▶ _THE DATA_:
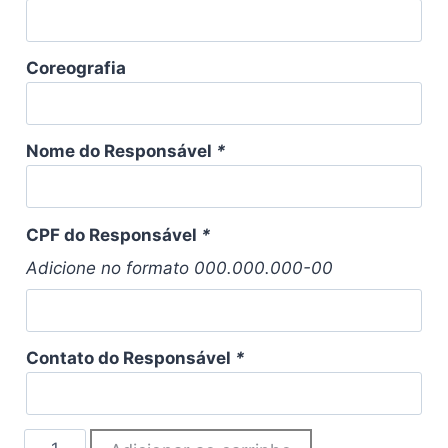
Coreografia
Nome do Responsável
*
CPF do Responsável
*
Adicione no formato 000.000.000-00
Contato do Responsável
*
PRIDANSP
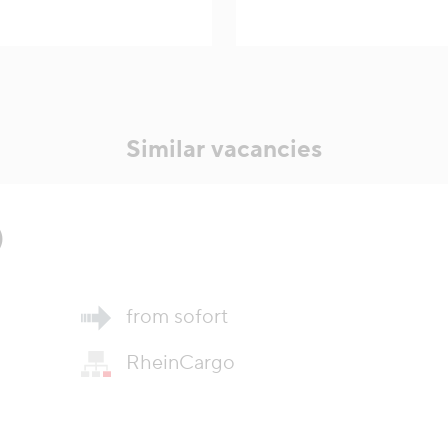
Similar vacancies
)
from sofort
RheinCargo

▶ _JOB_:
Copy every line of text from the data above, word for word and in the same order, but leave out the pictures.

▶ _FINAL ANSWER_:
Coreografia
Nome do Responsável
*
CPF do Responsável
*
Adicione no formato 000.000.000-00
Contato do Responsável
*
PRIDANSP
Similar vacancies
)
from sofort
RheinCargo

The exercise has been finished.